The merged company says it’s going to find one-and-a-half billion dollars in cost savings.

The deal will provide Heinz access to Kraft brands.

“So they’re going to get the peanut butter line, the cheese line, the kraft macaroni and cheese all of that.”

The merged company to be called “Kraft Heinz” says it will find $1.5 billion in cost savings over next two years. Marvin Ryder of the DeGroote School of Business says that means job cuts.

“Sometimes that’s a nice thing. You don’t have to buy more trucks. We can ship the goods on the same trucks or use the same warehouses. But 3G’s history is we acquire a company and then we start laying off.”

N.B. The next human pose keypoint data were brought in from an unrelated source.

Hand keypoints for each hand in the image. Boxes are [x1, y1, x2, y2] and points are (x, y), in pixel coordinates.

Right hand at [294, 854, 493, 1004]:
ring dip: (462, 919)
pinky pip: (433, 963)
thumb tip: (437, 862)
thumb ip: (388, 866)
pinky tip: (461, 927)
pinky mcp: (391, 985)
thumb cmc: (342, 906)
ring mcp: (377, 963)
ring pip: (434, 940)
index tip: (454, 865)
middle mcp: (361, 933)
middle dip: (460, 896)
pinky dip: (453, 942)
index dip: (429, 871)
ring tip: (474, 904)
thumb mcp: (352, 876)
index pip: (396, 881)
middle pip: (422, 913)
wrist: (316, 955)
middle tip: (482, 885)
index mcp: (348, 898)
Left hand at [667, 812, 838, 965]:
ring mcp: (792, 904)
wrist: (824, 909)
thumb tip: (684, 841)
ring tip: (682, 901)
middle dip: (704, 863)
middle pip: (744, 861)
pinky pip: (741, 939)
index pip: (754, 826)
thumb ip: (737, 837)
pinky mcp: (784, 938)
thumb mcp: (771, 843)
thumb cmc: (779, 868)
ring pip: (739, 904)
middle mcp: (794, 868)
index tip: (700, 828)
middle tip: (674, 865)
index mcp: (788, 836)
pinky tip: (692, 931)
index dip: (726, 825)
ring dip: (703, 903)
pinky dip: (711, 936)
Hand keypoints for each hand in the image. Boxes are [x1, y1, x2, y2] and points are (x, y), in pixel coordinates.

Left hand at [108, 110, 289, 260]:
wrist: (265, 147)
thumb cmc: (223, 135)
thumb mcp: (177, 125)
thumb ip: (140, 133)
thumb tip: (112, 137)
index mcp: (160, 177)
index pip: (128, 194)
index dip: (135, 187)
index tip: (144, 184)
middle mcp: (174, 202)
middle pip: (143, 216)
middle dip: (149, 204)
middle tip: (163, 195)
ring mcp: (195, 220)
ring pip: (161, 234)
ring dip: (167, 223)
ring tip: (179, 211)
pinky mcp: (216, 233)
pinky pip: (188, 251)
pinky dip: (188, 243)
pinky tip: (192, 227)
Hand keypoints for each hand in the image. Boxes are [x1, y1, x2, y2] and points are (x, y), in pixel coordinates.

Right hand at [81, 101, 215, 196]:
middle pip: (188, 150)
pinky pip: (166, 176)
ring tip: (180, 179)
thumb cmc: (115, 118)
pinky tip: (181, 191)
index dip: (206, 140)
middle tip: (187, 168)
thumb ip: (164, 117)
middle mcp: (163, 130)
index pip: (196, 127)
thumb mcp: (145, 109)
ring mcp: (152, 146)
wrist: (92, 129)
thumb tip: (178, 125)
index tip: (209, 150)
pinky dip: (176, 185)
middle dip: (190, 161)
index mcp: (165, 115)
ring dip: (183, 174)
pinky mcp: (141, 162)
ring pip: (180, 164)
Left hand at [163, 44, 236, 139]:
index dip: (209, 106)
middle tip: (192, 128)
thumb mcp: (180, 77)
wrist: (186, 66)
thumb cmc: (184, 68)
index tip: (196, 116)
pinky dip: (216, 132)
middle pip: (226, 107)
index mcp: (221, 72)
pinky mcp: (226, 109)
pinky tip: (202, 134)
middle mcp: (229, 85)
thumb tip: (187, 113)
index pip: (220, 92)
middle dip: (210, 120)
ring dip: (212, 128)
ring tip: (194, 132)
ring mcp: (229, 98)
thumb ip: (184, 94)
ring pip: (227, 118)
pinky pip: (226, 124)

Kraft has three distribution centres and two manufacturing and processing facilities in Canada, with about two thousand employees. Heinz and Kraft say it’s too early to tell whether they will shutter any of their Canadian operations.

“Kraft Canada has pretty substantial operation so you can expect some of the cuts will come from there.”

Deals reporter for Bloomberg news Scott Deveau says Kraft has been struggling as younger and more affluent buyers are more interested in organic and healthy foods.

“So they’ve struggled to try to capture that market at a time when the price of meat and cheese and nuts are also climbing, so they’re faced with declining sales or stagnating sales when their costs are also going up.”

Deveau says the deal comes at a time when people are making a bet on us consumers coming back into the market and buying these kind of staples.